**WHAT NEEDS TO BE DONE:**
All lines below containing the string "Picl" are to be copied.
[MATERIAL PROVIDED Boundary: Start]
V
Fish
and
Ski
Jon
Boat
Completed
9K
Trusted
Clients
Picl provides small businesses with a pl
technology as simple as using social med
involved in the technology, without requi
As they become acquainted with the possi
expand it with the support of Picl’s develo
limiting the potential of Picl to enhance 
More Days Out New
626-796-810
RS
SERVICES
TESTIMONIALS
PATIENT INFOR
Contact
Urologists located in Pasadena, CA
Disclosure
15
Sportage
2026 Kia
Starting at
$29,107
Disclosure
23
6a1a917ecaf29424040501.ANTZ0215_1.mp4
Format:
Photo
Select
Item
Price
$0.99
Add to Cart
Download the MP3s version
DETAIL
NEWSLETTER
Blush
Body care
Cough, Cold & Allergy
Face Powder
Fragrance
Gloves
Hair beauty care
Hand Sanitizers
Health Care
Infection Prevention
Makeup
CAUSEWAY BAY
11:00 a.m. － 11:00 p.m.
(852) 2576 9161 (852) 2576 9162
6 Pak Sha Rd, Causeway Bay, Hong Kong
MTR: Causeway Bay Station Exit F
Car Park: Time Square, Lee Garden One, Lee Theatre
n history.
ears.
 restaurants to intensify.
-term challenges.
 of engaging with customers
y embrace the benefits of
[MATERIAL PROVIDED Boundary: End]
**OUTPUT BELOW:**
Picl provides small businesses with a pl
expand it with the support of Picl’s develo
limiting the potential of Picl to enhance 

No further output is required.